The battle of Crecy established that the English had developed a "new" tactic of war, to counter the French army's overwhelming armoured cavalry. Learning from the Scots and the Welsh who had defeated English armoured troops by using rough terrian, and light troops armed with missiles, to pick the English off before they could reach close quarters, Edward III, at Crecy, placed archers along the front of his army who, as the french advanced, withdrew to the flanks, firing as they went. The army of Philip IV of France was cut apart, and the chivalry of France decimated (though many critics now say that their indiscipline and hot-headedness added to their destruction.
The French sought to counter this tactic in their turn, and their marshal, Guy de Nesle, evolved a scheme of dismounting his chivalry (so that their horses (themselves an expensive peice of equipment) could not be shot from under them) thereby making them less vulnerable. In 1351, at Mauron, he met Sir Walter Bentley. De Nesle kept one 'battle' of men mounted, and used them to disrupt and drive off one flank of archers, and on the other flank and in the centre, used the disarmed men to force Bentley's troops back. The tactic floundered, however, because the french cavalry, having cleared the flank, failed to engage with the English centre, and because Bentley had formed his troops up at the top of a hill, and by the time de Nesle's men had forced the English back, they were very vulnerable to a gravity-assisted counter-attack. Once in retreat the French were cut apart, and de Nesle was killed, along with many knights.

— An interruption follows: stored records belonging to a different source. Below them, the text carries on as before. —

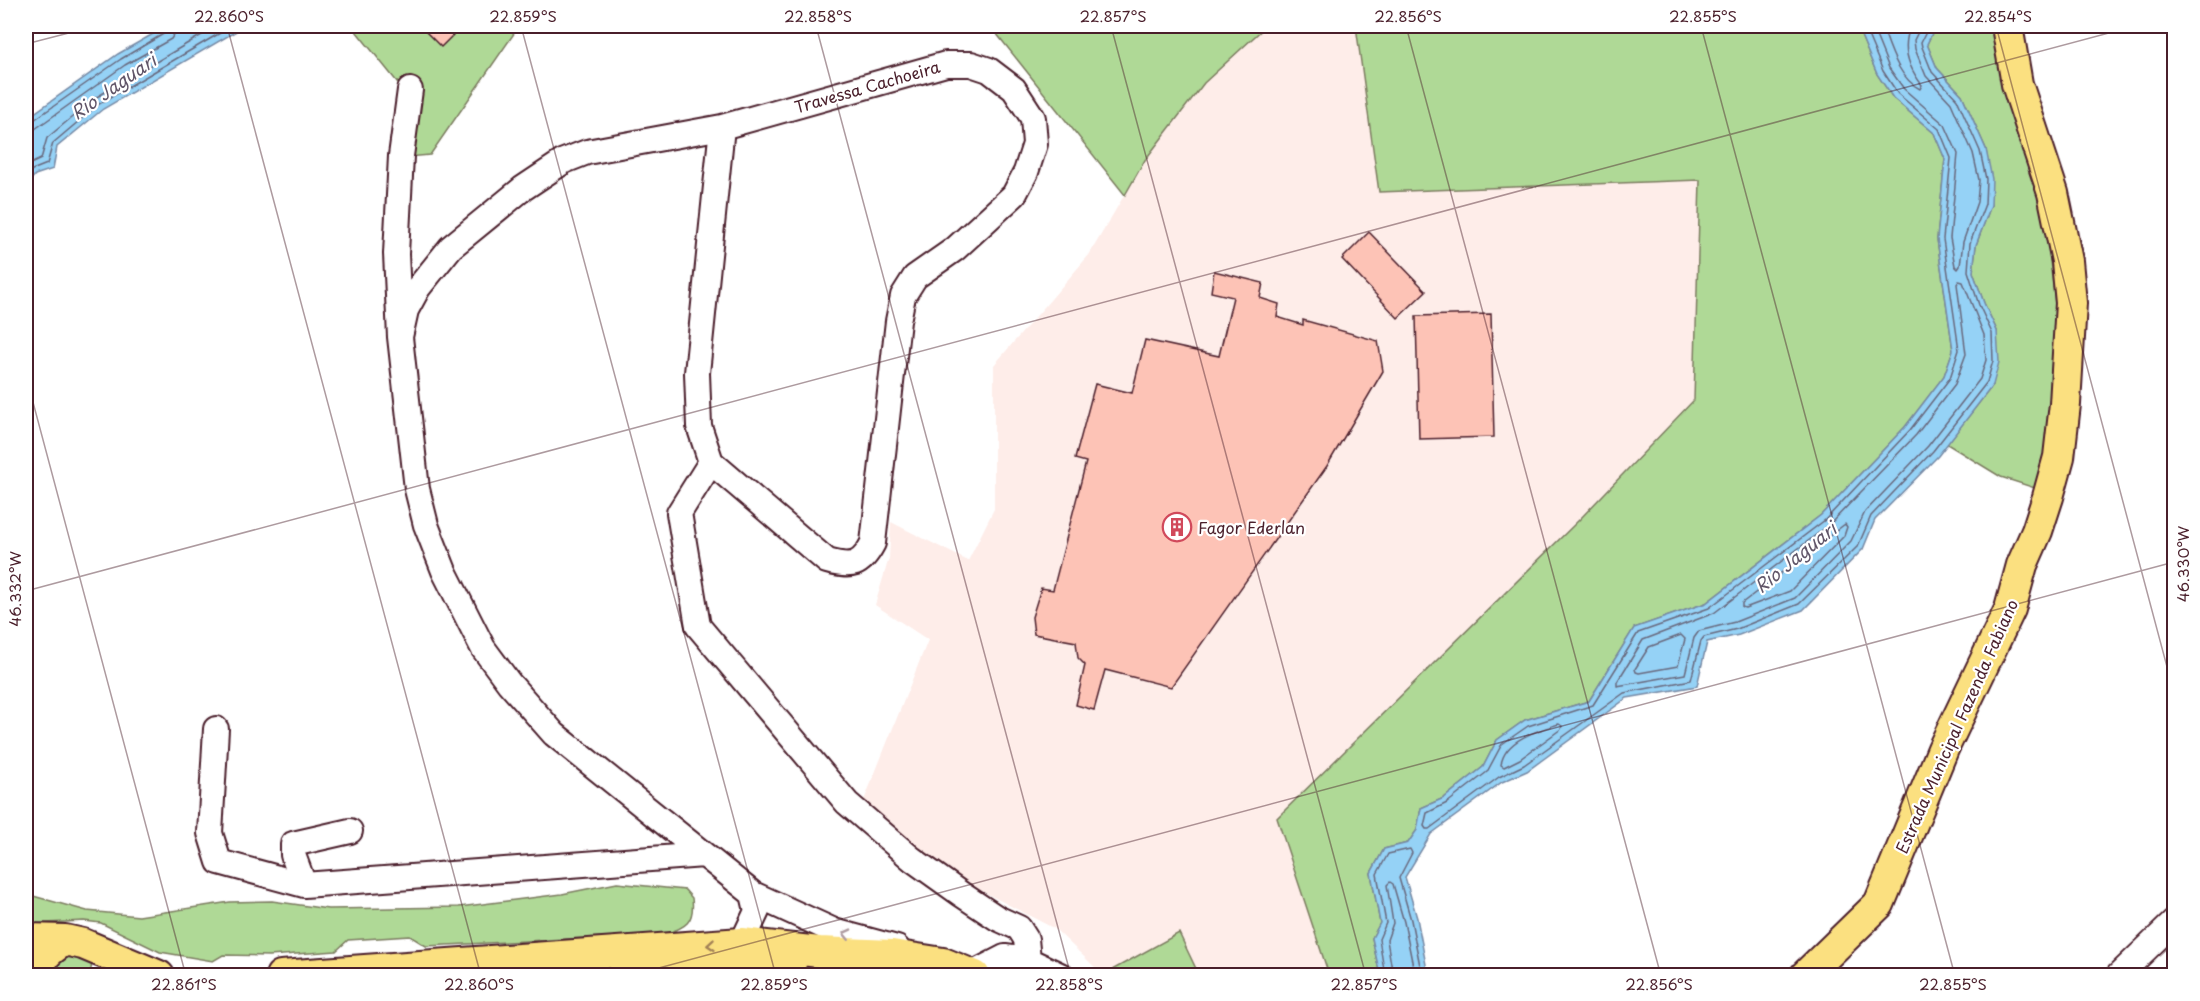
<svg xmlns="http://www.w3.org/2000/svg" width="2200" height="1001" font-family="'Playpen Sans',sans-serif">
<rect width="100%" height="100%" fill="#fff"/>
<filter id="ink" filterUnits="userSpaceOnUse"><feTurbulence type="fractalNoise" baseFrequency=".0167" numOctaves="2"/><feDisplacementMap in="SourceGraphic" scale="12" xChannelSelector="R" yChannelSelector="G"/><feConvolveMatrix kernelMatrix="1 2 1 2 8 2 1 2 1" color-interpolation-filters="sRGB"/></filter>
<g filter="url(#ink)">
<path fill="#feede9" d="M 1266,26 L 1356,26 L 1379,192 L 1700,180 L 1694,400 L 1580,519 L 1277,818 L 1329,975 L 1199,975 L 1179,933 L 1103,975 L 1055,929 L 982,891 L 922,856 L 863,803 L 928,640 L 875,605 L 889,558 L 891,522 L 968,561 L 994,509 L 994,365 L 1089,255 L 1145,160 L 1204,83 Z"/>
<path fill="#afd996" stroke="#7c7c60" stroke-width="1.5" d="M 352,26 L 524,26 L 515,32 L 430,155 L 408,157 L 421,87 L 398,83 Z
M 977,26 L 1266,26 L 1204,83 L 1145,160 L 1125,195 L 996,33 Z
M 1356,26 L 1857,26 L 1877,74 L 1893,98 L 1934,133 L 1945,159 L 1937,239 L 1953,350 L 1944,376 L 1905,427 L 1821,515 L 1706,603 L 1634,628 L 1589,701 L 1525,720 L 1497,740 L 1483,767 L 1444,798 L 1421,808 L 1417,830 L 1408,843 L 1384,849 L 1371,873 L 1380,923 L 1372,938 L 1380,975 L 1329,975 L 1277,818 L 1580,519 L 1694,400 L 1700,180 L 1379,192 Z
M 1941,26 L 2001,26 L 2041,183 L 2063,373 L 2047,492 L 2001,477 L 1947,444 L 1993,385 L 1997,331 L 1984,303 L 1973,272 L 1976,245 L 1991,205 L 1986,149 L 1962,95 L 1937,68 L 1927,44 L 1934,29 Z
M 617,883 L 685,890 L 692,898 C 695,922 686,928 664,934 L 426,946 L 410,936 L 348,940 L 336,951 L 269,956 L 223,955 L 213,961 L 160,952 L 101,923 L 84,921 L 26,924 L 26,894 L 87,911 L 139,916 L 230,902 L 272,901 L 328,909 L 459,907 L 562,894 Z
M 1179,933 L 1199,975 L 1103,975 Z
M 61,946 L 92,963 L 90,975 L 43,975 Z"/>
<path fill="#95d2f6" stroke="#778aa5" stroke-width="1.5" d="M 167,26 L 245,26 L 103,109 L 57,147 L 53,169 L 35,175 L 26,186 L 26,119 L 118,54 Z
M 1857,26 L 1941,26 L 1934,29 L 1927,44 L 1937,68 L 1962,95 L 1986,149 L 1992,179 L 1991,205 L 1976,245 L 1973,272 L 1984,303 L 1997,331 L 1999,362 L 1993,385 L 1938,456 L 1875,520 L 1863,549 L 1803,610 L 1739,635 L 1707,642 L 1697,686 L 1627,698 L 1527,771 L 1502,782 L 1431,834 L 1405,877 L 1417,918 L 1428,975 L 1380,975 L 1372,938 L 1380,923 L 1371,873 L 1384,849 L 1408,843 L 1417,830 L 1421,808 L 1444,798 L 1483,767 L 1497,740 L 1525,720 L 1589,701 L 1634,628 L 1706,603 L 1821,515 L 1905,427 L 1944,376 L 1953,350 L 1937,239 L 1945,159 L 1934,133 L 1893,98 L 1877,74 Z"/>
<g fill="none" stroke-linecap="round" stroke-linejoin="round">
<path stroke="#68677c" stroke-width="1.5" d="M 1864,26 L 1883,71 L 1898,94 L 1939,129 L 1951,158 L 1943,239 L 1959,350 L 1950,378 L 1910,430 L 1825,520 L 1709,608 L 1638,633 L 1593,705 L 1528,726 L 1502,744 L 1487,772 L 1447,803 L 1427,813 L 1424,826 L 1426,829 L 1429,829 L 1499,777 L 1524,765 L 1624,693 L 1691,680 L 1701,641 L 1704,637 L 1737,629 L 1799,604 L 1858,546 L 1871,516 L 1933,451 L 1987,382 L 1993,361 L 1992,333 L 1979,305 L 1968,271 L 1970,243 L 1985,204 L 1986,179 L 1980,151 L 1957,99 L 1932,72 L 1922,47 L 1921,42 L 1929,26
M 1872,26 L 1889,68 L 1904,89 L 1945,125 L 1958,154 L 1950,238 L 1955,266 L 1958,269 L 1960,266 L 1963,242 L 1977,202 L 1979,180 L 1973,153 L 1951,103 L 1926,76 L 1915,49 L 1914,40 L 1921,26
M 1882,26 C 1890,47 1898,78 1920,89 L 1922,85 C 1908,67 1901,47 1911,26
M 26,124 L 31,122 L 121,59 L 165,33 L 169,26
M 26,131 L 35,129 L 125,65 L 171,39 L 175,33 L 176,26
M 26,166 L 41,159 L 47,138 L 95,98 L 217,26
M 26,177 L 32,170 L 47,164 L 53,143 L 99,104 L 232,26
M 1959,281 L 1963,282 L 1984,335 L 1986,360 L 1980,379 L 1928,446 L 1865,512 L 1851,541 L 1795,598 L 1735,622 L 1699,631 L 1694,638 L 1685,674 L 1617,686 L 1617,682 L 1643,640 L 1714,613 L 1829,525 L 1916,435 L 1955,384 L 1966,354 L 1957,284 Z
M 1845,524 L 1847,527 L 1844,536 L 1790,591 L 1745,608 L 1742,607 L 1742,603 Z
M 1681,635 L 1685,639 L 1678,666 L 1639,673 L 1636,672 L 1635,669 L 1649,647 Z
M 1559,724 L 1562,726 L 1561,729 L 1520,759 L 1504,767 L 1501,765 C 1504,740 1538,730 1559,724 Z
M 1385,976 L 1379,939 L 1386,923 L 1377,874 L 1388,854 L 1410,849 L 1412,853 L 1399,878 L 1411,920 L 1422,976
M 1393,976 L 1387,940 L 1393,923 L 1387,885 L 1390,882 L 1393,884 L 1404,922 L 1415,976"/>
</g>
<path fill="#fdc3b6" stroke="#4a1f2b" stroke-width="1.5" d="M 420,26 L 462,26 L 441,47 Z
M 1369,232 L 1426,291 L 1398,318 L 1342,259 Z
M 1214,271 L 1263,283 L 1260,298 L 1279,304 L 1277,317 L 1303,325 L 1303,320 L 1378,341 L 1383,371 L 1327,466 L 1171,687 L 1105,670 L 1094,710 L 1076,705 L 1085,665 L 1078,658 L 1076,642 L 1034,634 L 1032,617 L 1041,588 L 1053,590 L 1086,462 L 1075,459 L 1095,384 L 1132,393 L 1145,340 L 1219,356 L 1233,297 L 1211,292 Z
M 1491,314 L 1494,437 L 1419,439 L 1416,316 Z"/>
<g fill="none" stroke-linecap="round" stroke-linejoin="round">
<g stroke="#4a1f2b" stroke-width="28">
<path id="minor" d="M 410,90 L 401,156 L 396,254 L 400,337 L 417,489 L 426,525 L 444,571 L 483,648 L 509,683 L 554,734 L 753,894 L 834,931 L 897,948
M 722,127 L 697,373 L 699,426 L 711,462 L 679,513 L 698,626 L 847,803 L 912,859 L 961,894 L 997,918 L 1019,928 L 1026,939 L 1028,960
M 400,337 L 406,310 L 418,288 L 451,247 L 522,189 L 564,161 L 587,152 L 722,127 L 946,64 L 971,64 L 989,70 L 1014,89 L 1033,118 L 1035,144 L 1026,172 L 1014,195 L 955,249 L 915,277 L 903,296 L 898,321 L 873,543 C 861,566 852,568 827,561 L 711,462
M 216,729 L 210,833 L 219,862 L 304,885 L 704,855
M 304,885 L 293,855 L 293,844 L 350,831
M 742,943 L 757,911 L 753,894
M 972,974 L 1005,957 L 1028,960 L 1062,976
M 2118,976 L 2174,922"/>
</g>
<g stroke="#4a1f2b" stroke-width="34">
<path id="major" d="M 26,939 L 65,940 L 83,944 L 159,976
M 624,973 L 791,963
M 39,976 C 39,956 51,949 65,940
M 281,976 L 742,943 L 819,952 L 892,955 L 943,963 L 975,976
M 1805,976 L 1879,904 L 1943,749 L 2010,609 L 2022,565 L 2037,531 L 2048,497 L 2059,457 L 2065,404 L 2071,303 L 2067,261 L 2053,193 L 2017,84 L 2007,26"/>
</g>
<use href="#minor" stroke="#fff" stroke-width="24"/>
<use href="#major" stroke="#fbe080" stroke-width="30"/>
</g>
<defs><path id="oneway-chevron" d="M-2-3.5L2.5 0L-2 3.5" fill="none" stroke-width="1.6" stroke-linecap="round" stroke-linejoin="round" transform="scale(1.5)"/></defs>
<use stroke="#ae9aa0" href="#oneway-chevron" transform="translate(847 934) rotate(-167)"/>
<use stroke="#a28056" href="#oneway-chevron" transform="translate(711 945) rotate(175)"/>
</g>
<path fill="none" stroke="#4a1f2b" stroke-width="1.5" stroke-opacity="0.45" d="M 227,26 L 481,976M 521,26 L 776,976M 816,26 L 1071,976M 1111,26 L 1366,976M 1406,26 L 1661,976M 1701,26 L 1955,976M 1996,26 L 2174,693M 26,44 L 96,26M 26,376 L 186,976M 26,591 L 2135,26M 629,976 L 2174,562"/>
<defs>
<g id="building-ring" transform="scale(1.5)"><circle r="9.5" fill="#fff" stroke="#d1495b" stroke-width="1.5"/><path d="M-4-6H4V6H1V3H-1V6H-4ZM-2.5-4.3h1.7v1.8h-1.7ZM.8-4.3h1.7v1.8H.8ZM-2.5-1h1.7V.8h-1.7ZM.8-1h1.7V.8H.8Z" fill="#d1495b"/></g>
</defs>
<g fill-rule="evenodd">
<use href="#building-ring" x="1177" y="527"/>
</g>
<g text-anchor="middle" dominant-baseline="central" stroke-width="4.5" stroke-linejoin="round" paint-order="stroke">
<g font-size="16" fill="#4a1f2b" stroke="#fff">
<text transform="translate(867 86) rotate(-16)">Travessa Cachoeira</text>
<text transform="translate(1956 726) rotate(-66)">Estrada Municipal Fazenda Fabiano</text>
</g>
<g font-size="16" fill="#4a1f2b" stroke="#fff" text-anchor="start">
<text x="1198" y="527">Fagor Ederlan</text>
</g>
<g font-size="18" font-style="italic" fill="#605568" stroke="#fff">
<text transform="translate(113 86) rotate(-35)">Rio Jaguari</text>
<text transform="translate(1795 557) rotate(-39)">Rio Jaguari</text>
</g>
</g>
<rect width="2200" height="1001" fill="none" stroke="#fff" stroke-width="66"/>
<rect x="33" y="33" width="2134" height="935" fill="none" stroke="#4a1f2b" stroke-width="2"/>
<g font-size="15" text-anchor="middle" fill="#4a1f2b">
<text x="229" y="22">22.860°S</text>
<text x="523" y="22">22.859°S</text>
<text x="818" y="22">22.858°S</text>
<text x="1113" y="22">22.857°S</text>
<text x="1408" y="22">22.856°S</text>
<text x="1703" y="22">22.855°S</text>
<text x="1998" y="22">22.854°S</text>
<text transform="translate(2184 564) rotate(-90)" y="5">46.330°W</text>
<text transform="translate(16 589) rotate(-90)" y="5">46.332°W</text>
<text x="184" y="990">22.861°S</text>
<text x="479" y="990">22.860°S</text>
<text x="774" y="990">22.859°S</text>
<text x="1069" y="990">22.858°S</text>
<text x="1364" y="990">22.857°S</text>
<text x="1659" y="990">22.856°S</text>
<text x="1953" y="990">22.855°S</text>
</g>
</svg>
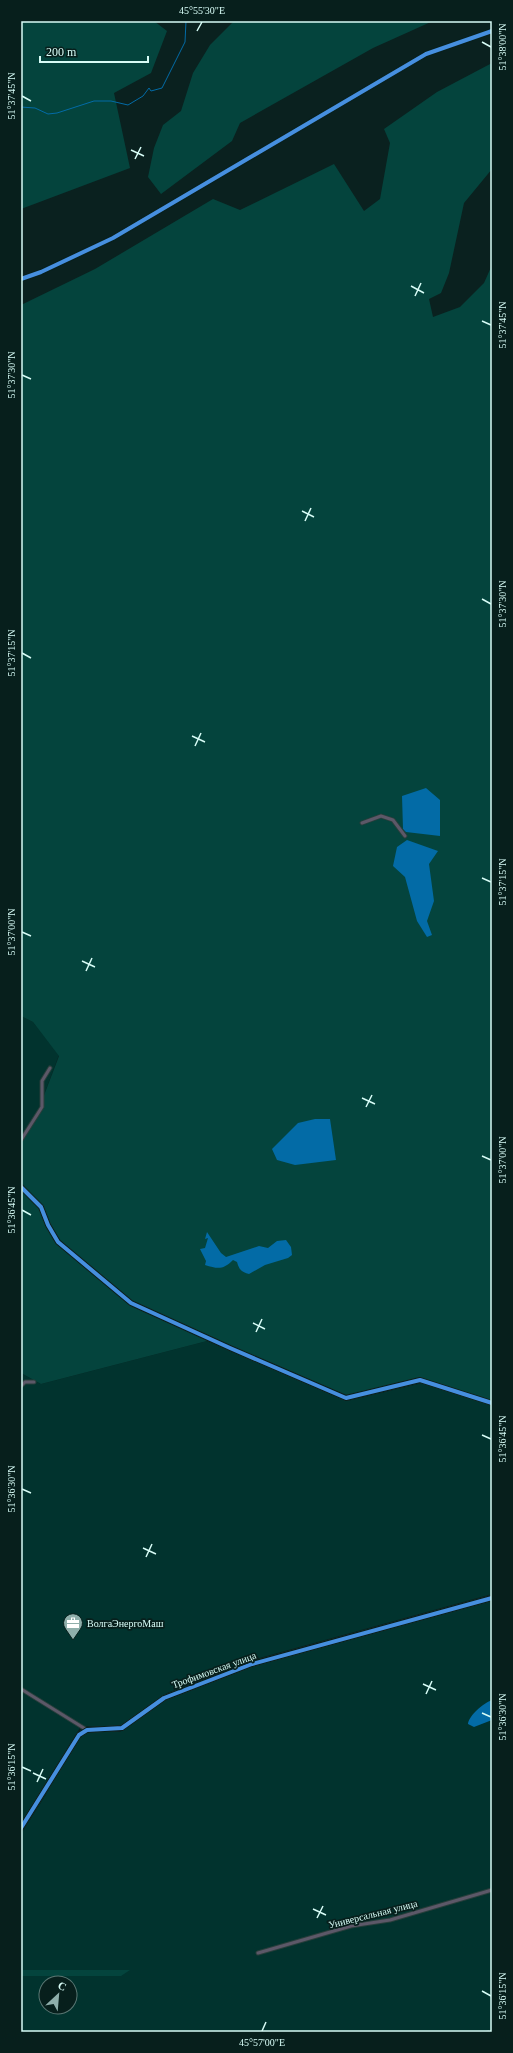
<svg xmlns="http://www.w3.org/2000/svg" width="513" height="2053" font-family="'Times New Roman',serif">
	<rect width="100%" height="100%" fill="#0a211f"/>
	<path fill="#01332e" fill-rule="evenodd" d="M21 1016 33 1022 59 1055 38 1111 21 1136Z
		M207 1341 347 1401 422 1383 492 1404V1594L252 1660 167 1693 120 1727 81 1726 21 1823V1373L41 1384Z
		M492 1600V2032H21V1834L45 1796 79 1735 87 1730 120 1732 165 1699 269 1660ZM46 1983H70V2007H46Z"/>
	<path fill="#04443d" d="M21 21H154L167 31 151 73 114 93 130 168 21 209Z
		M234 21H433L373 48 240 123 232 141 161 194 148 177 154 148 163 125 181 111 193 73 210 45Z
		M492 63V169L464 203 449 273 441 293 429 299 433 317 460 307 484 283 492 265V1403L420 1380 346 1398 208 1338 207 1341 41 1384 21 1373V1136L38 1111 59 1056 33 1022 21 1016V305L95 269 213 199 240 210 334 164 364 211 380 199 390 143 384 129 437 92Z
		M21 1970H130L121 1976H21Z"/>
	<path fill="#036ba6" d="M426 788 440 800V836L406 832 403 829 402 796Z
		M407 840 438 851 429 864 434 901 427 921 432 935 427 937 417 921 405 877 393 866 397 847Z
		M315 1119H330L336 1160 295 1165 277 1160 272 1149 298 1123Z
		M207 1232 221 1253 226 1257 259 1246 268 1248 277 1241 286 1240 291 1247 292 1255 288 1258 265 1265 249 1274C241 1272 239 1269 237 1262L233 1260C223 1270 218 1269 205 1265L206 1261 200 1249 205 1248 208 1238 205 1239Z
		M492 1700V1720L474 1727 468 1724C469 1715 484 1703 492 1700Z"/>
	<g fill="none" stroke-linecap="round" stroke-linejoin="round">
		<path stroke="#036ba6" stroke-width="1" d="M21 107 35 108 48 114 57 113 94 101H111L128 105 143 96 149 88 151 91 162 88 185 42 186 21"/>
		<defs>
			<path id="minor" d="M21 279 41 272 113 238 426 54 492 31
				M362 823 381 816 393 820 405 836
				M21 1140 42 1107V1081L50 1068
				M21 1386 25 1382H34
				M21 1689 87 1730
				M258 1953 351 1926 390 1920 492 1890"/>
			<path id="tertiary" d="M21 1187 41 1207 48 1225 58 1242 131 1303 230 1348 346 1398 420 1380 492 1403
				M21 1828 79 1735 87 1730 122 1728 164 1698 252 1664 492 1598"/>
		</defs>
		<use href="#minor" stroke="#283e3b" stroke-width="5"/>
		<use href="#tertiary" stroke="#283e3b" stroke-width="6"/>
		<use href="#minor" stroke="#5c5868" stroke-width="3"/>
		<use href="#tertiary" stroke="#5c5868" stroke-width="4"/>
		<path stroke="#515c60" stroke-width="1" stroke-dasharray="5 5" stroke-linecap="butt" d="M484 2032 492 2030"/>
		<defs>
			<path id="cycleway" d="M21 279 41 272 113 238 426 54 492 31
				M21 1187 41 1207 48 1225 58 1242 131 1303 230 1348 346 1398 420 1380 492 1403
				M21 1828 79 1735 87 1730 122 1728 164 1698 252 1664 492 1598"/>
		</defs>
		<use href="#cycleway" stroke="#071f1c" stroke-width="6"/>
		<use href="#cycleway" stroke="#468fdf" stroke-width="4"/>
	</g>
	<path fill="none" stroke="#d7fcf6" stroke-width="1.5" d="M197 31 202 22M482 42 491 47M22 96 31 101M131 150 144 156M135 159 141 147M411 286 424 293M415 296 421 283M482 321 491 325M22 375 31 379M302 511 314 517M305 521 311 508M482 599 491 604M22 653 31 658M192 736 205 742M195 746 201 733M482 878 491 882M22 932 31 936M82 961 95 967M86 971 92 958M362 1098 375 1104M366 1107 372 1095M482 1156 491 1160M22 1210 31 1215M253 1323 265 1329M256 1332 262 1319M482 1435 491 1439M22 1489 31 1493M143 1548 156 1554M146 1557 152 1544M423 1684 436 1690M426 1694 432 1681M482 1713 491 1717M22 1767 31 1771M33 1773 46 1779M37 1782 43 1769M313 1909 326 1915M317 1918 323 1906M482 1991 491 1996M262 2031 266 2022"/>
	<defs>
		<symbol id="office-pin" viewBox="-11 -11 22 30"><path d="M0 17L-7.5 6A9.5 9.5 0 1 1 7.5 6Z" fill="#8fafab" stroke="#071f1c"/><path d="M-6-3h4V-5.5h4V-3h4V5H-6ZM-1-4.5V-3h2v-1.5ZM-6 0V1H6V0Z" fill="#fff"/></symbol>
	</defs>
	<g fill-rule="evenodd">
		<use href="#office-pin" x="62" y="1612" width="22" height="30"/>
	</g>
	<g text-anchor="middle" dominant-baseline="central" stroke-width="3.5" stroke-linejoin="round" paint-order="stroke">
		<g font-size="10" fill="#d7fcf6" stroke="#071f1c" text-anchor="start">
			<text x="87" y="1623">ВолгаЭнергоМаш</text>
		</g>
		<g font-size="10" fill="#d7fcf6" stroke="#071f1c">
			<text transform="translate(214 1670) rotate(-20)">Трофимовская улица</text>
			<text transform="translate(373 1914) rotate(-14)">Универсальная улица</text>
		</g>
	</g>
	<rect width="513" height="2053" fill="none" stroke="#071f1c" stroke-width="44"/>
	<g transform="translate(58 1995) rotate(26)"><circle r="19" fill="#071f1c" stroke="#5a7773"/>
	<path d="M0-3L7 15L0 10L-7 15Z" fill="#8fafab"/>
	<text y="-6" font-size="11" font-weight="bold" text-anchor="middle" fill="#d7fcf6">С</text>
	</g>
	<path d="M40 56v6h108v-6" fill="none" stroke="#d7fcf6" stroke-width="2"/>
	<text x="46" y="56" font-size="12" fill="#d7fcf6" stroke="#071f1c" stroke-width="3" paint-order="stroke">200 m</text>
	<rect x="22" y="22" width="469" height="2009" fill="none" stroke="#d7fcf6" stroke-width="1.5"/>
	<g font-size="10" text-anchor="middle" fill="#d7fcf6">
		<text x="202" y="14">45°55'30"E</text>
		<text transform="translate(502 47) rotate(-90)" y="4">51°38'00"N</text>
		<text transform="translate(11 96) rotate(-90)" y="4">51°37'45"N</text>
		<text transform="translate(502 325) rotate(-90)" y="4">51°37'45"N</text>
		<text transform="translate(11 375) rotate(-90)" y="4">51°37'30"N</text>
		<text transform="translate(502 604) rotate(-90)" y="4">51°37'30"N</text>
		<text transform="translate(11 653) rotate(-90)" y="4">51°37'15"N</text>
		<text transform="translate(502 882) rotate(-90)" y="4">51°37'15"N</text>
		<text transform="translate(11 932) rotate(-90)" y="4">51°37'00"N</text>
		<text transform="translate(502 1160) rotate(-90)" y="4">51°37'00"N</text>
		<text transform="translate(11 1210) rotate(-90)" y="4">51°36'45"N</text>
		<text transform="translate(502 1439) rotate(-90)" y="4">51°36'45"N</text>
		<text transform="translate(11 1489) rotate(-90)" y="4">51°36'30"N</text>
		<text transform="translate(502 1717) rotate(-90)" y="4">51°36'30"N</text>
		<text transform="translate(11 1767) rotate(-90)" y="4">51°36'15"N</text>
		<text transform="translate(502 1996) rotate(-90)" y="4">51°36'15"N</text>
		<text x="262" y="2046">45°57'00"E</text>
	</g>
</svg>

- One other effect of Mauron was that the French Order of the Star (set up by King John the Good to emulate and outshine the English Order of the Garter was severely reduced from its initial contingent of 500 knights, because of their oath never to retreat further than a short distance from a battle. The rest of the Order were to suffer a like fate at Poitiers.
- Mauron also pointed the weakness of the flank-archer tactic: they needed cover to protect them from a cavalry charge. The French attacked on the more open flank, and the English had not troubled to protect their archers with either pit-traps or earthern or wooden emplacements. Both sides learned: the problem (for the French) was that, hereafter, the English would remember to put their weaker troops near woods or other obstacles, thus countering or negating the cavalry's mobility and speed.